We presume Apple, Google and Amazon, who always have thought of themselves as tech companies, are naturally better at it and more disciplined about their tech infrastructure.[8] But you never know.

In any case, a decent technology platform is a necessary, but not sufficient condition to success in banking. You still need gifted humans to steer it, and human relationships to give it somewhere to steer to. The software won’t see itself. Bank technology is not, of itself, a competitive threat it is not. It is just the ticket to play.

Yes, bank staff are rubbish

Now, to lionise the human spirit in the abstract, as we do, is not to say we sanctify bank employees as a class in the particular. The JC has a quarter century among them. They are unusually paid, but not gifted or intelligent.

It is an ongoing marvel how commercial banking organisations can be so reliably profitable given the calibre of the hoardes they employ to steer them. We have argued elsewhere that informal systems tend to be configured to ensure staff mediocrity over time. Others have too.[9]

But the current orthodoxy contributes to this system. Use machines , networks and connectivity to downskill. Why pay for expert staff to do drudgery in London when you can have School-leavers in Bucharest do it for a quarter the cost?

Why are you suffering drudgery at all? Why aren’t you using the great experience and expertise of your people to eliminate drudgery?

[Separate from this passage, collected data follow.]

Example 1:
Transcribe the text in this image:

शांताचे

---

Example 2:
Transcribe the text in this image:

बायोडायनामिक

There is a negative feedback loop here: the experts in London are able and incentivised to eliminate drudgery. Able because they understand the product and the market, and know well what matters and what doesn’t. Incentivised because this stuff is boring.

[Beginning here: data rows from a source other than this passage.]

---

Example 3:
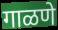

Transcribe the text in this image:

गाळणे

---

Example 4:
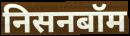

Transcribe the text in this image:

निसनबॉम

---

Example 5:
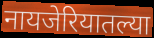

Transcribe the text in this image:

नायजेरियातल्याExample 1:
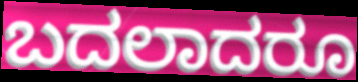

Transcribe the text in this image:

Outsourced school-leavers in Romania are not: by design they don’t understand the process — they are only on the park because of a playbook — and they’re not incentivised to remove drudgery because doing so would puts them out of a job. Recall the agency paradox.

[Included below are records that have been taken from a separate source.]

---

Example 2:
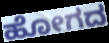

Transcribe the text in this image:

ಹೋಗದ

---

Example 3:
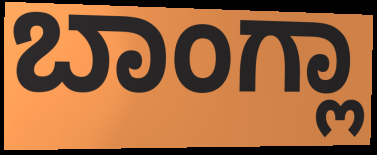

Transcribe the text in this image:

ಬಾಂಗ್ಲಾ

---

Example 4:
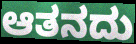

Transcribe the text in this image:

ಆತನದು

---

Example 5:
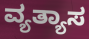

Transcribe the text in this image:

ವ್ಯತ್ಯಾಸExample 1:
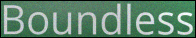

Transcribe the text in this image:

Boundless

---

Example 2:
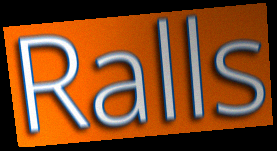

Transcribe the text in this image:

Ralls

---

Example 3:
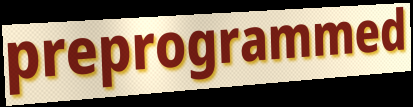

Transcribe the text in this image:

preprogrammed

So we construct the incentives inside the organisation to cultivate a will to bureaucracy. Complicatedness is somewhere between a necessary evil and a virtue.

We continue to get away with it because of the scale these businesses run on, and because most are infected with exactly the same philosophy.

Sunlit uplands

If you were setting up a challenger bank today, what would you do? Imagine setting them free: automating the truly quotidian stuff, re-emphasising away from bureaucracy as the greatest good, and towards relationships management and expertise?


  1. The horror! The horror! The irony! The irony!
  2. Life After Google: The Fall of Big Data and the Rise of the Blockchain Economy (2018)
  3. There remain emergent risks, black swans and regulatory complexity, of course, but a lot of stuff could be automated which hasn’t been.
  4. Though we think Mr. Perez rather confuses the product for its manufacturer. We might feel different about Amazon if, rather than making neat space-aged knick-knacks it made a business of coldly foreclosing mortgages, and charging usurious rates on credit card balances. You don’t think it would? Have you seen the cut it takes from the play store?
  5. The JC’s legaltech roll of honour refers.
  6. Our legaltech roll of honour refers.
  7. This is the premise of Thinking: Fast and Slow
  8. See the Bezos memo.
  9. See The Peter Principle; Parkinson’s Law: for classic studies.